09.08.2021 - 07:00 | Son Güncellenme:
ASLI ÖKTENER
Yangının vurduğu Milas’a sabahın erken saatlerinde, dumanların etkisiyle kızıla çalan güneş eşliğinde vardık. İlk durağımız, 8 gündür orman yangınlarıyla mücadele eden kentin Belediye Başkanı Muhammet Tokat oldu. Yardım için kente gelenlerle tek tek ilgilenen Tokat, yaşadıklarını ve son duruma ilişkin bilgileri paylaştı.
Son 1 haftadır toplasan 20 saatlik uykuyla ayakta durduğunu belirten Başkan Tokat, “Yorgunluk önemli değil de başından bu yana ‘hava desteği’ diye çırpındığımız halde olayın öneminin anlaşılmaması ve sahadaki kahramanlarımızın emeğinin heba olduğunu görmek çok üzücü!” diye söze başladı.
“Hayatta görmediğim tecrübeyi 7 günde yaşadım” diyen Başkan Tokat şöyle devam etti; “Yangının ilk çıktığı yarım saatten bugüne dek hep sahadaydım.
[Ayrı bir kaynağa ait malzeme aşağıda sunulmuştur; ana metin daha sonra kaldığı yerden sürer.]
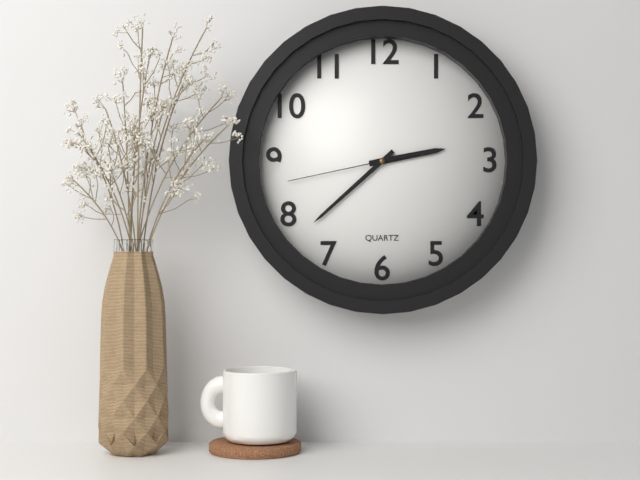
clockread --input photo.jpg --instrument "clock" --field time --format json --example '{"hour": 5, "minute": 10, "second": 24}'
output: {"hour": 2, "minute": 38, "second": 43}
Milas’ın yüzölçümünün yüzde 56’sı ormanlık alan. Gözümün önünde binlerce hektar alan kül oldu, insanlar ölümden döndü, hayvanlarımız yaşamını yitirdi. 3. gün de biz Ören’de mahsur kaldık. Alevler birden her yanı sardı. Ateşlerin 60 dereceye yükseldiğini hissettik. Cep telefonumdan biri sıcaktan kullanılmaz hale geldi. Orada baygınlık geçirdim. Yollar geçit vermediği için alandan uzun süre çıkamadım. Burnumdan da ameliyat olmam gerekiyor. Doktorum, ‘Size sigarayı yasakladım, dumanlara maruz kalıyorsunuz, dikkat edin’ diye uyardı.”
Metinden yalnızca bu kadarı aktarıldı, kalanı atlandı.